YOUR GOAL: Convert the lines from the one containing "- Angular => 13.3.9" through the one containing "Blå = #2832A6", both included, into a JSON list of strings, one string per line, with blank lines and pictures left out.

Top of GIVEN RECORDS

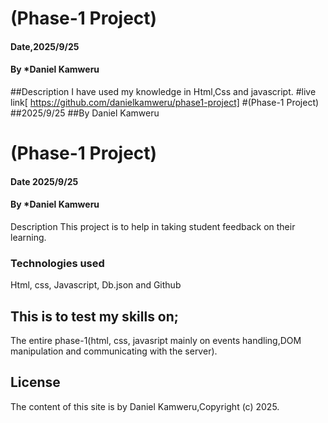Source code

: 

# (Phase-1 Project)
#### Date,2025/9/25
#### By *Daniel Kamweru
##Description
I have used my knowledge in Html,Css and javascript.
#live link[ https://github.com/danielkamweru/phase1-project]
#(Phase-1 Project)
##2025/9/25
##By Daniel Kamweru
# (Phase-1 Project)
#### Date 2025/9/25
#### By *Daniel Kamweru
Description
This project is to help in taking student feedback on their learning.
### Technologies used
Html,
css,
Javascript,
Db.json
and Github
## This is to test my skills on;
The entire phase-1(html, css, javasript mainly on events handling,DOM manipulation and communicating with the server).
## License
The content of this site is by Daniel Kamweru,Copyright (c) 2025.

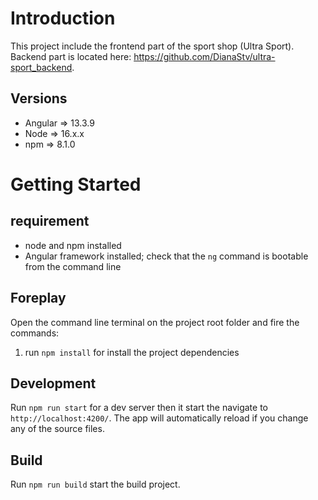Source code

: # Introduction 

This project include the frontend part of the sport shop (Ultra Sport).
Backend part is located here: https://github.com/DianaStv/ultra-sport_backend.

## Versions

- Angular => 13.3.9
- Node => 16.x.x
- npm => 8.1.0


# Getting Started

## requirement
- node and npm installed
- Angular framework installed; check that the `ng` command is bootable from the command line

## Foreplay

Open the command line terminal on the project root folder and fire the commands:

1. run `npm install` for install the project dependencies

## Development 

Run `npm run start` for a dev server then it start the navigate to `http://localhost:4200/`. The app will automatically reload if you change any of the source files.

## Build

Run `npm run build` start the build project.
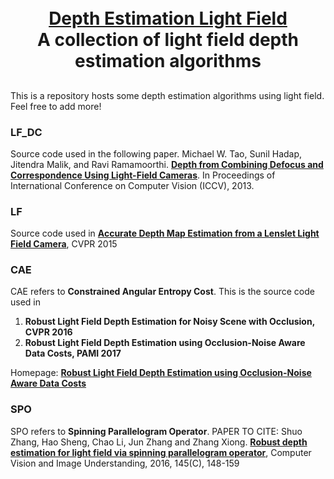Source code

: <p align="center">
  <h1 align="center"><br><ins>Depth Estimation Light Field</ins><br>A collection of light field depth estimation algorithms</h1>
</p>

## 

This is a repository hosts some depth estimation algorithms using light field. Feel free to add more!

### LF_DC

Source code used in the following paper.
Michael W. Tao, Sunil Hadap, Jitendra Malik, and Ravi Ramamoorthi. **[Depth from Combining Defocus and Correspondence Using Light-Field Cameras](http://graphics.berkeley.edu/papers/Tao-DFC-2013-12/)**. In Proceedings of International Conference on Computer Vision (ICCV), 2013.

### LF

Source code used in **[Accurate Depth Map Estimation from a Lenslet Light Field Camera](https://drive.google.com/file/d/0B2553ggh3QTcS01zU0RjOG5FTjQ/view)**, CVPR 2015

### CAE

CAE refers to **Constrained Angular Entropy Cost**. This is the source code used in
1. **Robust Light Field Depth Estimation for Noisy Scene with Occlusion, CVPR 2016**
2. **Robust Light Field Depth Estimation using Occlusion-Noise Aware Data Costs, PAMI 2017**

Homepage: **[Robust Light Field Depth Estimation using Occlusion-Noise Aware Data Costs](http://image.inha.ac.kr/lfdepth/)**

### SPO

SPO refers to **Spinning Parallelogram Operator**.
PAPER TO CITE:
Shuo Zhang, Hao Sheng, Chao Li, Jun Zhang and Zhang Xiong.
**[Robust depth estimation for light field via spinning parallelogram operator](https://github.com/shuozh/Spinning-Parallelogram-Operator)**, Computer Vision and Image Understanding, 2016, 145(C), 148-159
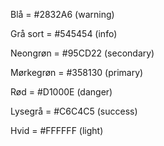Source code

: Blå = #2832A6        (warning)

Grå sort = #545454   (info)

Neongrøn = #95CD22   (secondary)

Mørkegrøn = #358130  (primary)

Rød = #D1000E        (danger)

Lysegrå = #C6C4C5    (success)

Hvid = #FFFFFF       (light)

Bottom of GIVEN RECORDS
Top of GIVEN RECORDS

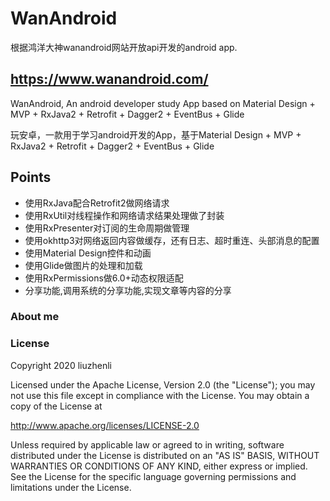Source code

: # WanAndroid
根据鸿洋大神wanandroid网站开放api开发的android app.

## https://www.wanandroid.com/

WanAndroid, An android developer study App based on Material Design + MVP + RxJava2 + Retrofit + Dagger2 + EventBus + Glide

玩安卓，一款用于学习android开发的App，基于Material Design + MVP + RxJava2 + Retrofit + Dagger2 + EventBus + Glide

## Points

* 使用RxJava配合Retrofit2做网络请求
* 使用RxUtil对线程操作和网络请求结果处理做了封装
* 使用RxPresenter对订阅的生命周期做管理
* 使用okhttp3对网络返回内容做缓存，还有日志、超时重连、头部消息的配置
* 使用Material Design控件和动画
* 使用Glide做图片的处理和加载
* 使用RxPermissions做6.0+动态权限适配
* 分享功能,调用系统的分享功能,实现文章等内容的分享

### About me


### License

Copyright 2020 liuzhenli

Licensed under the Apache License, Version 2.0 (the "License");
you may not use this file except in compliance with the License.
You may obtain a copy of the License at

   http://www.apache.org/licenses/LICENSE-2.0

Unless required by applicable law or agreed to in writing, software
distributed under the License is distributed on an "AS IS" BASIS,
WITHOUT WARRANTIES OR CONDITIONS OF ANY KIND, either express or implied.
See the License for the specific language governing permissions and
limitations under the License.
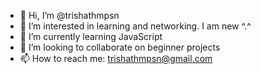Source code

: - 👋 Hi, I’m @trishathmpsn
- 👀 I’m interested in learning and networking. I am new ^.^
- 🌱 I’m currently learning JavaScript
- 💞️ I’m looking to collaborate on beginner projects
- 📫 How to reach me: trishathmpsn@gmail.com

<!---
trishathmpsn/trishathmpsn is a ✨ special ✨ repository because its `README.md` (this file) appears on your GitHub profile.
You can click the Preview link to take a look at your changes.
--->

Bottom of GIVEN RECORDS

EXERCISE RESPONSE:
[
  "- Angular => 13.3.9",
  "- Node => 16.x.x",
  "- npm => 8.1.0",
  "# Getting Started",
  "## requirement",
  "- node and npm installed",
  "- Angular framework installed; check that the `ng` command is bootable from the command line",
  "## Foreplay",
  "Open the command line terminal on the project root folder and fire the commands:",
  "1. run `npm install` for install the project dependencies",
  "## Development ",
  "Run `npm run start` for a dev server then it start the navigate to `http://localhost:4200/`. The app will automatically reload if you change any of the source files.",
  "## Build",
  "Run `npm run build` start the build project.",
  "Source code",
  ": <p align=\"center\">",
  "  <h1 align=\"center\"><br><ins>Depth Estimation Light Field</ins><br>A collection of light field depth estimation algorithms</h1>",
  "</p>",
  "## ",
  "This is a repository hosts some depth estimation algorithms using light field. Feel free to add more!",
  "### LF_DC",
  "Source code used in the following paper.",
  "Michael W. Tao, Sunil Hadap, Jitendra Malik, and Ravi Ramamoorthi. **[Depth from Combining Defocus and Correspondence Using Light-Field Cameras](http://graphics.berkeley.edu/papers/Tao-DFC-2013-12/)**. In Proceedings of International Conference on Computer Vision (ICCV), 2013.",
  "### LF",
  "Source code used in **[Accurate Depth Map Estimation from a Lenslet Light Field Camera](https://drive.google.com/file/d/0B2553ggh3QTcS01zU0RjOG5FTjQ/view)**, CVPR 2015",
  "### CAE",
  "CAE refers to **Constrained Angular Entropy Cost**. This is the source code used in",
  "1. **Robust Light Field Depth Estimation for Noisy Scene with Occlusion, CVPR 2016**",
  "2. **Robust Light Field Depth Estimation using Occlusion-Noise Aware Data Costs, PAMI 2017**",
  "Homepage: **[Robust Light Field Depth Estimation using Occlusion-Noise Aware Data Costs](http://image.inha.ac.kr/lfdepth/)**",
  "### SPO",
  "SPO refers to **Spinning Parallelogram Operator**.",
  "PAPER TO CITE:",
  "Shuo Zhang, Hao Sheng, Chao Li, Jun Zhang and Zhang Xiong.",
  "**[Robust depth estimation for light field via spinning parallelogram operator](https://github.com/shuozh/Spinning-Parallelogram-Operator)**, Computer Vision and Image Understanding, 2016, 145(C), 148-159",
  "Source code",
  ": Blå = #2832A6        (warning)"
]